Assignment. Pick out every line below that contains the word "left" and copy each one. Case matters.

Dataset extract Block Start

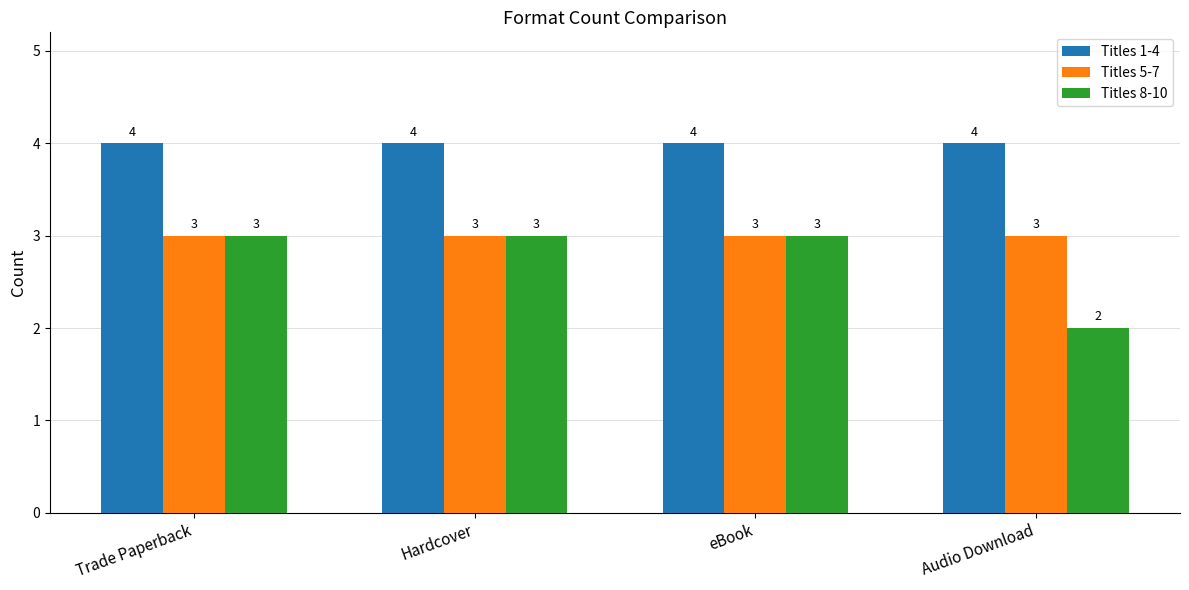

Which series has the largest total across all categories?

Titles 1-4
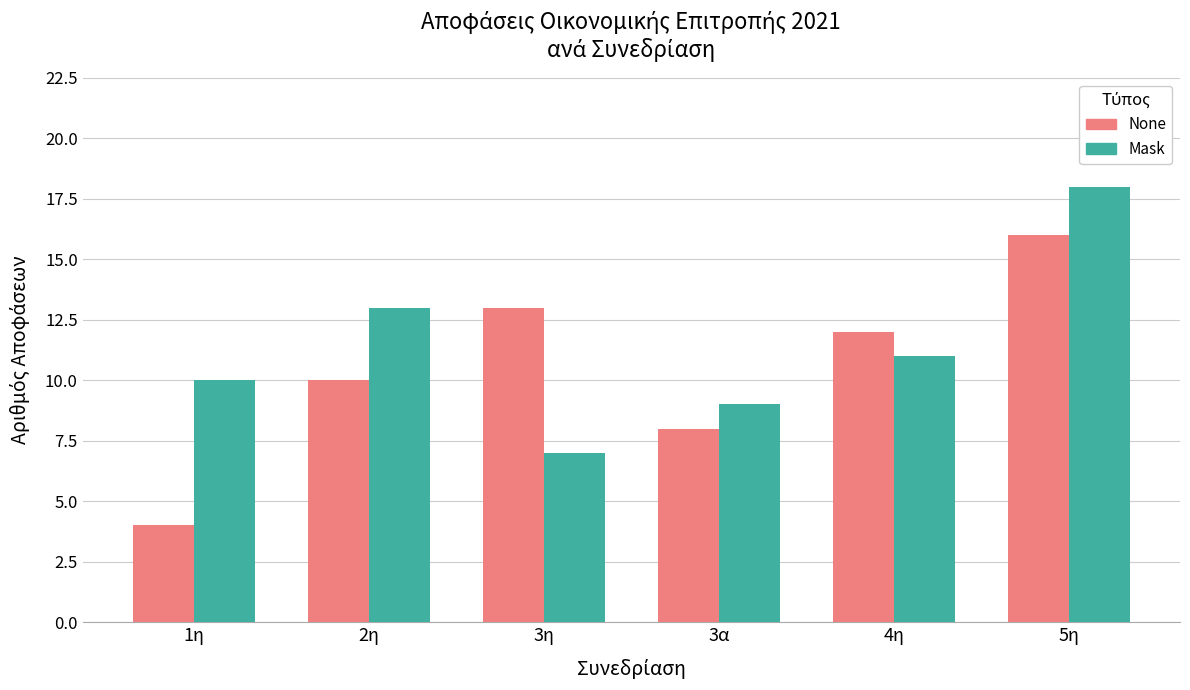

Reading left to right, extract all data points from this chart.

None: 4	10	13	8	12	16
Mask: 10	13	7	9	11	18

Dataset extract Block End

Reply.
Reading left to right, extract all data points from this chart.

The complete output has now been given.